- _PROBLEM DETAILS_
The required output is a number: how many lines of the data below include the string "scene".

(Saved entries)

★ ★ ★ ★ ★

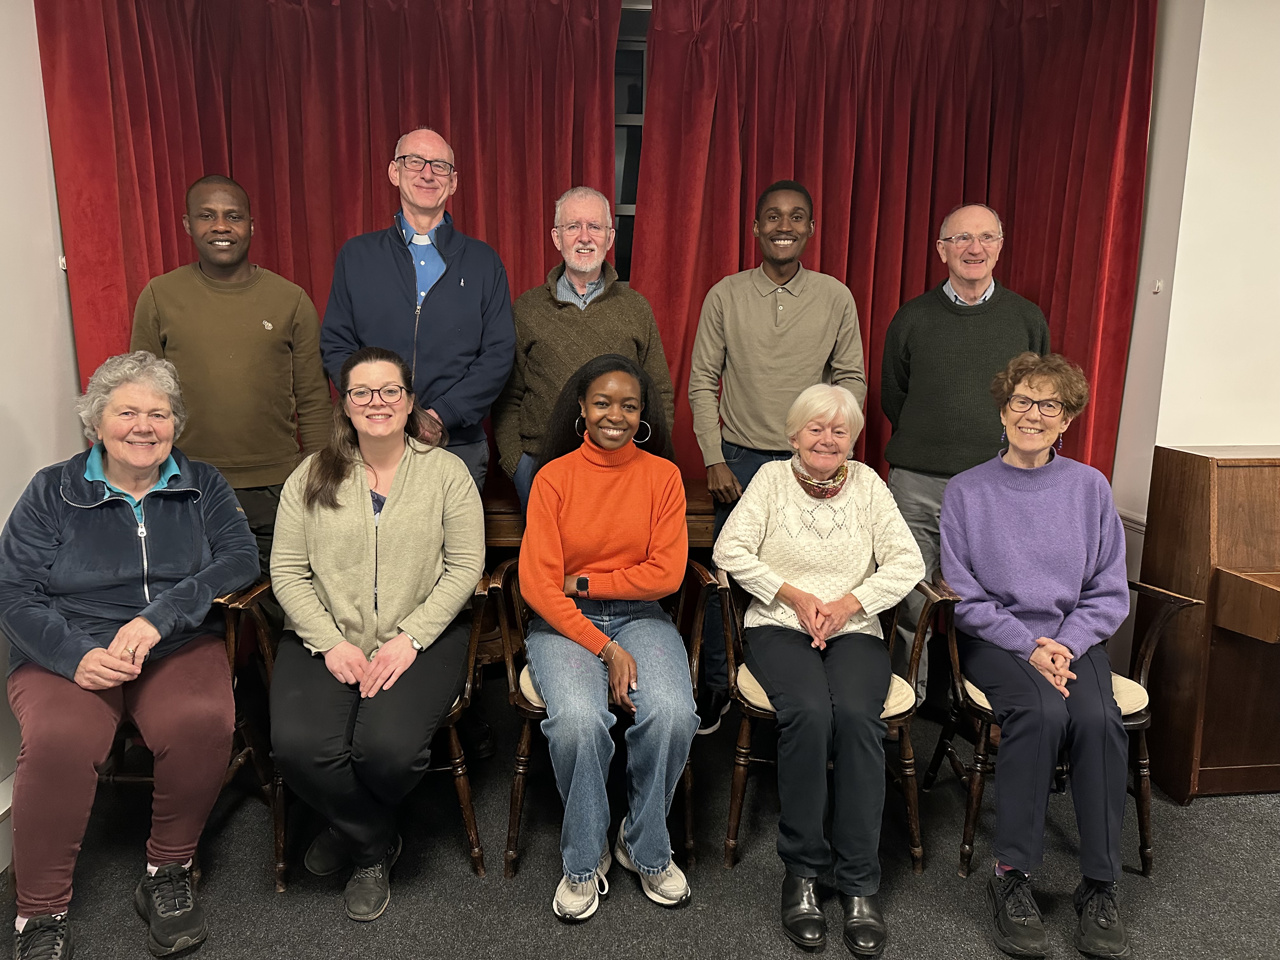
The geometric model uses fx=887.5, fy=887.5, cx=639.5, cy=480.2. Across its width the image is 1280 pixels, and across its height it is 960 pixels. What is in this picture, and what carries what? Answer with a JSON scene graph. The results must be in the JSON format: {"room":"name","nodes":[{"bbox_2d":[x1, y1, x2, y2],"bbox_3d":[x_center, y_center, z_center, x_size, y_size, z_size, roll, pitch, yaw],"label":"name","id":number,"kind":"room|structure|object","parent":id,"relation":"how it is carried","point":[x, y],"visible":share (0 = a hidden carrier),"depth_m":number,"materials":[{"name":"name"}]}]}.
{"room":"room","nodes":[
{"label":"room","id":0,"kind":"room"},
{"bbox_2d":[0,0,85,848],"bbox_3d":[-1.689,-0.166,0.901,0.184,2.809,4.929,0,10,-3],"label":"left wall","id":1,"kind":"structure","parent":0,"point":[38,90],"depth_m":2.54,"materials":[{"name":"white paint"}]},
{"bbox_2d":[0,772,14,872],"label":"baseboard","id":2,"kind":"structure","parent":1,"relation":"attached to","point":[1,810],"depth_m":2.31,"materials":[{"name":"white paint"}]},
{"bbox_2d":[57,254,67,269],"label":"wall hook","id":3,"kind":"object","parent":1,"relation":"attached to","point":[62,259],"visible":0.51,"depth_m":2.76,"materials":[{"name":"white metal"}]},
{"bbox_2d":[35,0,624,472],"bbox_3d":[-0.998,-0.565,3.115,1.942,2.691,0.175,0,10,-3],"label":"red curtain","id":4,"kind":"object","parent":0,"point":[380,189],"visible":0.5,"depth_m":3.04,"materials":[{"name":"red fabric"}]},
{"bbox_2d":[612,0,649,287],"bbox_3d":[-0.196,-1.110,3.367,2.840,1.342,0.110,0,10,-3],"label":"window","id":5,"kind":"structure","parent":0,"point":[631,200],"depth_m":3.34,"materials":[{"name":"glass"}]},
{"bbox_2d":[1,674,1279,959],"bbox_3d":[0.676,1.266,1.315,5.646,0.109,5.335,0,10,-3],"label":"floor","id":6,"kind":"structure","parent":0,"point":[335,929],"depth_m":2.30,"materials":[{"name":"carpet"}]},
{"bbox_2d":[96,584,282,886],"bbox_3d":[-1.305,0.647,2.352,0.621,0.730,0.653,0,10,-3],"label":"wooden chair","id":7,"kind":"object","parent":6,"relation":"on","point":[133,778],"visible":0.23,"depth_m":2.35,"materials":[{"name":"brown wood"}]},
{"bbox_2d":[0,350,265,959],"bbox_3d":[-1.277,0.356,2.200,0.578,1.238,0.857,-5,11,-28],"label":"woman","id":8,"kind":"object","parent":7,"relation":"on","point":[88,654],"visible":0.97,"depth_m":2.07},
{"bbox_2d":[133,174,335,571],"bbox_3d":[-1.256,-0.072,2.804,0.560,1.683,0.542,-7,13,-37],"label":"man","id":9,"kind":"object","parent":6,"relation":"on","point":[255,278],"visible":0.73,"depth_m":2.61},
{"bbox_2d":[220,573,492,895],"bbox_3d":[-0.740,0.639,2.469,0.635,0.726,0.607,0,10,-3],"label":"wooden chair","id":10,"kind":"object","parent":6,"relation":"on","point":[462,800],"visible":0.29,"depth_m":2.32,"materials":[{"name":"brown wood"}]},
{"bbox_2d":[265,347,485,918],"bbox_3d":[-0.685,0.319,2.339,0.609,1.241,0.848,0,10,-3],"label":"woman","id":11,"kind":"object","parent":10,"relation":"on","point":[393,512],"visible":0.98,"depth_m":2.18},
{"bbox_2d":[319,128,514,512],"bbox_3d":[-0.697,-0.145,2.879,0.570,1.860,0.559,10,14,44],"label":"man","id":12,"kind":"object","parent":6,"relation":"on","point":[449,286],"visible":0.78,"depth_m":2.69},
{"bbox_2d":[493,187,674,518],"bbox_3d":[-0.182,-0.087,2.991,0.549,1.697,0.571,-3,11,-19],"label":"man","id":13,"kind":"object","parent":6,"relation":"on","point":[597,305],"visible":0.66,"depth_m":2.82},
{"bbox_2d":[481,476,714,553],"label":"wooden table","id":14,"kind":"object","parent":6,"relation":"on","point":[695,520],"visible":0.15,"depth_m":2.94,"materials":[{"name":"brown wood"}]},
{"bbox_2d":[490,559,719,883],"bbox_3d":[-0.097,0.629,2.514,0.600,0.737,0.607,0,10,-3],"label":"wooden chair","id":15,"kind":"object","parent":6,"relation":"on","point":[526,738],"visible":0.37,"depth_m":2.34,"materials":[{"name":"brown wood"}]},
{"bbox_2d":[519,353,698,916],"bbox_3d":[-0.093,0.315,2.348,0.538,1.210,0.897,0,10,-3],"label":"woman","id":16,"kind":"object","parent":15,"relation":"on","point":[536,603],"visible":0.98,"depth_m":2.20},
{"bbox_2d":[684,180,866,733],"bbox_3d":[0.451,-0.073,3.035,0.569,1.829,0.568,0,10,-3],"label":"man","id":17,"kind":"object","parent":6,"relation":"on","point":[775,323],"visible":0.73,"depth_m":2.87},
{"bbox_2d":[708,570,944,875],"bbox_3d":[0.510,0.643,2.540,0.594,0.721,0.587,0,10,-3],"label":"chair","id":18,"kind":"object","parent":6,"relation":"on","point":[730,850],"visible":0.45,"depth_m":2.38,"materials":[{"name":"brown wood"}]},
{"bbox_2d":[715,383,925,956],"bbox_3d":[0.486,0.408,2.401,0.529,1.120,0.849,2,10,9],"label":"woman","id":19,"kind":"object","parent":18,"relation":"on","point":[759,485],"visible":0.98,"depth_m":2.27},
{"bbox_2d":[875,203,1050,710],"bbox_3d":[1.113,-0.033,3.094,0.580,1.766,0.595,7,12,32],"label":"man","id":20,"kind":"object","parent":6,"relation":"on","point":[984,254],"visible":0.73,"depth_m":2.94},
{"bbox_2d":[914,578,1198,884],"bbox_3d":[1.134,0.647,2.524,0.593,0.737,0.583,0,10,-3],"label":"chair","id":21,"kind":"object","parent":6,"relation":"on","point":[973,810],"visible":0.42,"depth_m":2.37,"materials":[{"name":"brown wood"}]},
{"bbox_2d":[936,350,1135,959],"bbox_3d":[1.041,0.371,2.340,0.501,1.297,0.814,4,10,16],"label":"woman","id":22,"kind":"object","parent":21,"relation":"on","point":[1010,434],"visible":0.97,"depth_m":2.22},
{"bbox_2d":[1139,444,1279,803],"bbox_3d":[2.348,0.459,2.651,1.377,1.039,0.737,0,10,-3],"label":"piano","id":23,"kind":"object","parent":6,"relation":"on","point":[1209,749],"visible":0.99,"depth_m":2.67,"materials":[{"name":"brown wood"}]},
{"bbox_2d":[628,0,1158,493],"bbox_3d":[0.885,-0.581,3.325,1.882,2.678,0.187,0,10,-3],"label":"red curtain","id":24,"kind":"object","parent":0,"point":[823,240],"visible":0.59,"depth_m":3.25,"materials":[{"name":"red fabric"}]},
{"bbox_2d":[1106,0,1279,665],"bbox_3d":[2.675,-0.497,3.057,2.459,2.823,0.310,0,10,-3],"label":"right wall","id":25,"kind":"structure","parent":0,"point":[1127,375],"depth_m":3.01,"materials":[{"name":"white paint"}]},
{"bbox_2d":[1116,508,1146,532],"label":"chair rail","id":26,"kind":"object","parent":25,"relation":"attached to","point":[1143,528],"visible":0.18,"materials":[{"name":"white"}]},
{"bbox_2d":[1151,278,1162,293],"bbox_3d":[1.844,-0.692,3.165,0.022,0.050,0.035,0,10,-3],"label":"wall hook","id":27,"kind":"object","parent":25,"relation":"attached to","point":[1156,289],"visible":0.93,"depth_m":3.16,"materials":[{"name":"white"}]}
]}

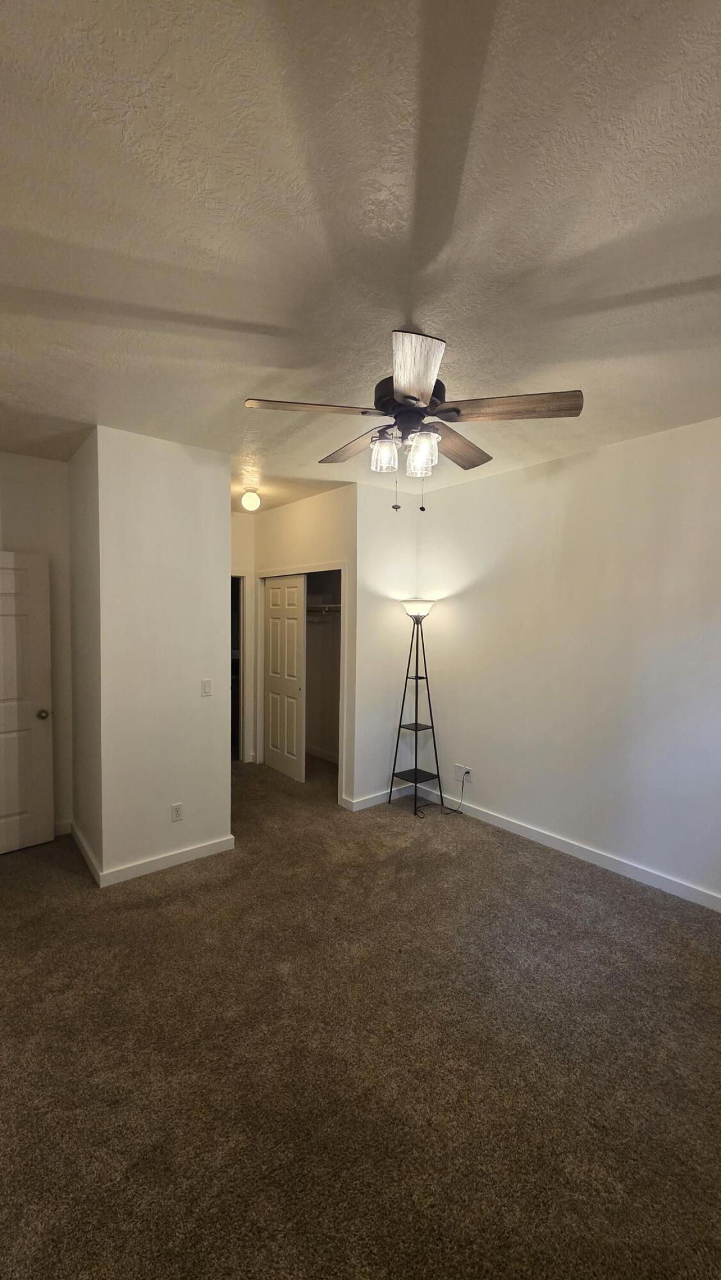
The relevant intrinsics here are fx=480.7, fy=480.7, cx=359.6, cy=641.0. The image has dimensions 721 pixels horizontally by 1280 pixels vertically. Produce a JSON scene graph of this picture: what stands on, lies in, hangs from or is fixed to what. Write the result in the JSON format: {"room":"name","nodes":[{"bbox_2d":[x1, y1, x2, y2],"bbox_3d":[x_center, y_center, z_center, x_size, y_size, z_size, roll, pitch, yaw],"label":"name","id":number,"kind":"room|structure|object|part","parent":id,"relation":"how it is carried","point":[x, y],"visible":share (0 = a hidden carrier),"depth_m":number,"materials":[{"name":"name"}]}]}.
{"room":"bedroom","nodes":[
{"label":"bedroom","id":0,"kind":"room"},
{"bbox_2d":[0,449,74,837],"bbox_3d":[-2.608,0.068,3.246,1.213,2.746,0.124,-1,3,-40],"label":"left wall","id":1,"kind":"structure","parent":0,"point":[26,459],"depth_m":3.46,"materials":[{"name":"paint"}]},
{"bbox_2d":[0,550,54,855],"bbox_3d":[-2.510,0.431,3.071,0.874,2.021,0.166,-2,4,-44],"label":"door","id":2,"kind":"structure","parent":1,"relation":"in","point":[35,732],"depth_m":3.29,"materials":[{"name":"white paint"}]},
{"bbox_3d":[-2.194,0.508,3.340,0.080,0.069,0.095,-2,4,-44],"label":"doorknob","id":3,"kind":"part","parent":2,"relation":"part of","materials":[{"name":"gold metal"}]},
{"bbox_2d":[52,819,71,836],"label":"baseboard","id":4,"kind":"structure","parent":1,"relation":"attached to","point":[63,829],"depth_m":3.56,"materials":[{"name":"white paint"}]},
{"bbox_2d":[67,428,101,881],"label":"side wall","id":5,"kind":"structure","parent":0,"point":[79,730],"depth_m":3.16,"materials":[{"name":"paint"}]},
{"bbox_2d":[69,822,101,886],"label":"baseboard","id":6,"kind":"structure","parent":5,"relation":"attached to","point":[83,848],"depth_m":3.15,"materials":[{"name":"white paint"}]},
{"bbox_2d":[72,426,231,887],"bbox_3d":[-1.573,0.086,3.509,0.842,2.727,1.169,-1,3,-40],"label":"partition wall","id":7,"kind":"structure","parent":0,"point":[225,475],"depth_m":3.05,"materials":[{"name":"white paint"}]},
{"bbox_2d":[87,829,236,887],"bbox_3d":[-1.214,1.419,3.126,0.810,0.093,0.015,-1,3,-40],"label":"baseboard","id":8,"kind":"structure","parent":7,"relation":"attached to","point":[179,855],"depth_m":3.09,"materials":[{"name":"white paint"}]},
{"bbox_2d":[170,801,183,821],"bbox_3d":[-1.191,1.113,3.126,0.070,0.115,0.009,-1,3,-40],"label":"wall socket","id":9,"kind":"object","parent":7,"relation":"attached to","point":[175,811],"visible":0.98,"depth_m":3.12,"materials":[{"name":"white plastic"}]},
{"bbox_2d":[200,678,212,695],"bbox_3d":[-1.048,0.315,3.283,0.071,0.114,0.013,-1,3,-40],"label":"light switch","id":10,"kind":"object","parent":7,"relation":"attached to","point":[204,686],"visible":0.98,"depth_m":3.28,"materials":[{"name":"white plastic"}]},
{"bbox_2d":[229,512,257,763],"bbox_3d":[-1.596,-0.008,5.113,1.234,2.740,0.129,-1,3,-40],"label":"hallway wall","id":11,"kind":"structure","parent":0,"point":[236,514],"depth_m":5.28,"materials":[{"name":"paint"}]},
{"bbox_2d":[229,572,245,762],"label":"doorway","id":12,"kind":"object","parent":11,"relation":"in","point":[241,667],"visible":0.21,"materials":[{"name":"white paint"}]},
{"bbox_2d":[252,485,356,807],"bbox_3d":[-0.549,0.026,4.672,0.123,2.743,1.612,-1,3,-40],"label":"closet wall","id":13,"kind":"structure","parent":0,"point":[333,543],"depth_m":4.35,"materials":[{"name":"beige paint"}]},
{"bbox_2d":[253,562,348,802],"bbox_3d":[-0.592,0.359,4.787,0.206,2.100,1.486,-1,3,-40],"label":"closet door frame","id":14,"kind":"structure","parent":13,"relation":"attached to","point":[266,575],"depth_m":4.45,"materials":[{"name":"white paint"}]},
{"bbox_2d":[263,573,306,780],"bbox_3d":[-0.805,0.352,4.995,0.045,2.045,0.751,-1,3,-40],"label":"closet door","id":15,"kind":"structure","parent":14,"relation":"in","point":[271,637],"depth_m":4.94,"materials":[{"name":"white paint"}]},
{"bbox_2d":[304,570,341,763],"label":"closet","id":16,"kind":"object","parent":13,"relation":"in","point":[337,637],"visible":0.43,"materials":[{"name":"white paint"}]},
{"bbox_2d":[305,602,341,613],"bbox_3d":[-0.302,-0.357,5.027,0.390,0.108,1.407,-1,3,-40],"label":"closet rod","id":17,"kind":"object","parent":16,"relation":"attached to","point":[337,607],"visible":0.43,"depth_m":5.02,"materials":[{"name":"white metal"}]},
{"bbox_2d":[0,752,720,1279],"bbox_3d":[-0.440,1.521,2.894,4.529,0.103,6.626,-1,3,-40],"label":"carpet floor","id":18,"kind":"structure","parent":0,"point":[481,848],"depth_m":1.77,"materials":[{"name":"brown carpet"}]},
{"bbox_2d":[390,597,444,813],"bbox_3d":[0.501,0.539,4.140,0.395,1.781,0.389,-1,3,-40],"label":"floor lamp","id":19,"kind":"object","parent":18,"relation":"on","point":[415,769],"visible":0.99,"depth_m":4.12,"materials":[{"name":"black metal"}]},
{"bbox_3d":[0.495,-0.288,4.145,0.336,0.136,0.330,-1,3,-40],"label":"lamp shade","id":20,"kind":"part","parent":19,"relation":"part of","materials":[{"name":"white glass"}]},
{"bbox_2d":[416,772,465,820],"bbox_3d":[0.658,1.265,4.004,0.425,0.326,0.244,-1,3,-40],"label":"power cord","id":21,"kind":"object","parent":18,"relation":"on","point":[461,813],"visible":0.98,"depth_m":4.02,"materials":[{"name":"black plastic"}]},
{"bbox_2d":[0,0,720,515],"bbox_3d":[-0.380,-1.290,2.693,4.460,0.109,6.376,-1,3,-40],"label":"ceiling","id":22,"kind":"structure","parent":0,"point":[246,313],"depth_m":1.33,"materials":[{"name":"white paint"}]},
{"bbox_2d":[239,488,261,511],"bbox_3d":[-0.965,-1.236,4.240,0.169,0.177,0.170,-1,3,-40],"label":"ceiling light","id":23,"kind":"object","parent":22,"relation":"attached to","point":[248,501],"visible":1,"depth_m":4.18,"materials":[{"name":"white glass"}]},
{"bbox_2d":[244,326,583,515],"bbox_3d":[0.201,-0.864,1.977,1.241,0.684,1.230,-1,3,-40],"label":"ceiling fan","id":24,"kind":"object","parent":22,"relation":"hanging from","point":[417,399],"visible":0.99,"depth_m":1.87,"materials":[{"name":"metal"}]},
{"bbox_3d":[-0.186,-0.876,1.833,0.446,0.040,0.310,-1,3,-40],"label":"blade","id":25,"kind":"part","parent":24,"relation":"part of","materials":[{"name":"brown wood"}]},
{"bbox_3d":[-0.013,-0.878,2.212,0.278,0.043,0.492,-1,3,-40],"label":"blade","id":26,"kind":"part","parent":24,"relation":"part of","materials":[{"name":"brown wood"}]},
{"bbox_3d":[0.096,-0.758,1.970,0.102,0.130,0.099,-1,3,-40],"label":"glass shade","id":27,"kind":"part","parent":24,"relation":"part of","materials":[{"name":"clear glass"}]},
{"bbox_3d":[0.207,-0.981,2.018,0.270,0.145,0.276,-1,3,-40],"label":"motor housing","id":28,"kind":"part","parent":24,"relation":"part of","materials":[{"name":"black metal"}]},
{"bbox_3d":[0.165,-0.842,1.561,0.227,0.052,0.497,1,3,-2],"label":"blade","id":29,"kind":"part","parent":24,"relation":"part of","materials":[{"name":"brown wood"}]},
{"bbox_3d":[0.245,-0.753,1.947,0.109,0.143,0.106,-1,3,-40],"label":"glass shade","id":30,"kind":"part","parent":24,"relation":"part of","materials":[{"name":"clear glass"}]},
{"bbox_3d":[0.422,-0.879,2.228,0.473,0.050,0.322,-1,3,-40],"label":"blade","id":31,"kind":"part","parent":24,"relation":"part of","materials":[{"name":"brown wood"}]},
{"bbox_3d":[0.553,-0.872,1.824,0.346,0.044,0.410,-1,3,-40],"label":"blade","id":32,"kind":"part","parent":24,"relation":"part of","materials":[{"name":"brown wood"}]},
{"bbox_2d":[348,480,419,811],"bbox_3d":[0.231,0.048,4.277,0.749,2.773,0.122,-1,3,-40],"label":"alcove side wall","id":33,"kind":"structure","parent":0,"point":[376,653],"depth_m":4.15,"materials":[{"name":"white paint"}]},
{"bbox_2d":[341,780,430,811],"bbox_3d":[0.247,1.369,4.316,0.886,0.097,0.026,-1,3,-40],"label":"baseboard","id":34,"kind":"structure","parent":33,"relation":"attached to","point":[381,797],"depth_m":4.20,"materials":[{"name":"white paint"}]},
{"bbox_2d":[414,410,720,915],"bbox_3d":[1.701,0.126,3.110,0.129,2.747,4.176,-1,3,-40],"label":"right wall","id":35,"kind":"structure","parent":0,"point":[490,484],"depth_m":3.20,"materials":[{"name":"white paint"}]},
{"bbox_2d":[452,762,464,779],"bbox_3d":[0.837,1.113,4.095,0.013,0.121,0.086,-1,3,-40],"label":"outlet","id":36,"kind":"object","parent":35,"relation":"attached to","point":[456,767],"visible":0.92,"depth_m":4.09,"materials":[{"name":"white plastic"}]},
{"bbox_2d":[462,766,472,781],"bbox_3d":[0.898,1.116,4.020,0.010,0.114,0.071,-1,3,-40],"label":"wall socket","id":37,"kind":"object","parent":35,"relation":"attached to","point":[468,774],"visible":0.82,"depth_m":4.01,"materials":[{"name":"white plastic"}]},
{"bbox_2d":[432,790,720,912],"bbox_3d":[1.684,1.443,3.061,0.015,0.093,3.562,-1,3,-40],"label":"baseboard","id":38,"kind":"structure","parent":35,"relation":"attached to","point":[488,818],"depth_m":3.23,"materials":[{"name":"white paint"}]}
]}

★ ★ ★ ★ ★

- _SOLUTION TO THIS EXERCISE_
2